Resources Needed in Content Analysis

In content analysis, evaluators must consider three principal types of resources: an analyst with the technical knowledge and experience to plan and direct the content analysis, personnel to do the coding, and computer capability to carry out the analysis. At least one member of the project team should know about content analysis and have experience with it. This person then takes responsibility for planning the technical aspects of the work, training the team members who will make the classifications, supervising the production of a database, and either performing or directing the statistical analysis.

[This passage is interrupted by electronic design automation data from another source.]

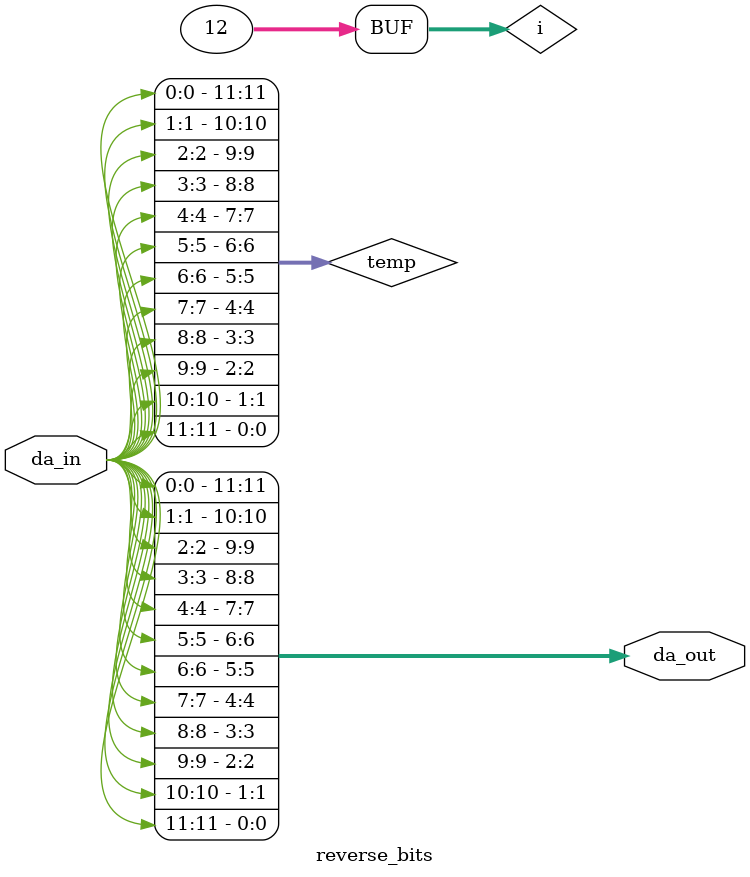
<source format=v>
`timescale 1ns / 1ps


module top(
    input clk, start,
    input [bits-1:0] din,
    output reg mosi, 
    output sclk,
    output [bits-1:0]dout
    
    );
    
    parameter board_clk = 10_000;
    parameter clk_value = 100_000;
    parameter bits = 12;
    reg sclkt = 0;
    reg cs,done;
    integer count = 0;
    
    always@(posedge clk) begin 
    
    if(count < (clk_value/board_clk)) begin
        count <= count + 1;
    end
    else begin count <= 0;  sclkt <= ~sclkt; end
    end

    reg [bits-1:0]temp;
    parameter idle = 0; 
    parameter send = 1; 
    parameter start_tx = 2; 
    parameter end_tx = 3;  
    
    reg[1:0] state = idle;
    integer bit_index = 0;
    
    always@(posedge sclkt) begin
    
    case(state)
    idle : begin 
            temp <= 0;
            cs <= 1;
            mosi <= 0;
            done <= 0;
            bit_index <= 0;
            if(start) begin state <= start_tx; 
            end
            else state <= idle;
    end
    
    start_tx : begin
            cs <= 0;
            temp <= din;
            state <= send;
    end
    
    send : begin
            if(bit_index <= bits) begin
            mosi <= temp[bit_index];
            bit_index <= bit_index + 1;
            state <= send;
            end
            
            else begin
            bit_index <= 0;
            state <= end_tx;
            end
            
    end
    
    end_tx : begin
            cs <= 1;
            mosi <= 0;
            done <= 1;
            state <= idle;    
    end
    endcase
    
    end
    assign sclk = sclkt;
    
////receiver rx spi
    reg [bits-1:0]shiftrx = 0;
    reg bit_index_rx = 0;
    reg rxdone = 0;
    reg [bits-1:0]dout_t;
    reg tx;
    
    always@(posedge sclk) begin    
    if(!cs) begin 
        tx <= mosi;
        shiftrx <= {shiftrx[bits-2:0],mosi};
        bit_index_rx <= bit_index_rx + 1;
        rxdone <= 0;
        if(bit_index >= bits-1) begin
            shiftrx <= {shiftrx[bits-1:0],mosi};
            rxdone <= 1;
            dout_t <= shiftrx;
            bit_index_rx <= 0;
        end
        else rxdone <= 0;
    end
    else begin
        bit_index_rx <= 0;
        rxdone <= 0;
    end
    
    end
    
    reverse_bits dut(.da_in(dout_t),.da_out(dout));
endmodule

module reverse_bits(input [11:0]da_in,
                    output [11:0] da_out
                    );
    integer i = 0;
    reg [11:0] temp = 0;
    always@(*) begin
        for(i=0; i<12; i=i+1) begin
            temp[i] = da_in[11-i];  
        end
    end
    assign da_out = temp;
endmodule

</source>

Team members knowledgeable about the subject matter must carefully read the text and code its passages. Except for the very smallest textual databases, the coding process is fairly labor-intensive. For example, in a recent AID evaluation, coding 280 interviews required approximately 4 person-weeks, even with the aid of computer software. This does not include the time devoted to developing the coding system (several days), transcribing the interviews and getting them into a form suitable for computer analysis (approximately 3 person-weeks of clerical staff time), and training the coders (2 days).

The resources of personnel to do coding and computer capability to do the analysis are frequently interrelated because the coding task can be carried out with software. For most GAO content analyses, the amount of data dictates whether analysis is to be done by computer. This means that the textual data must be suitable for computer processing and specialized programs must be available. (Appendix II reviews some of these programs.)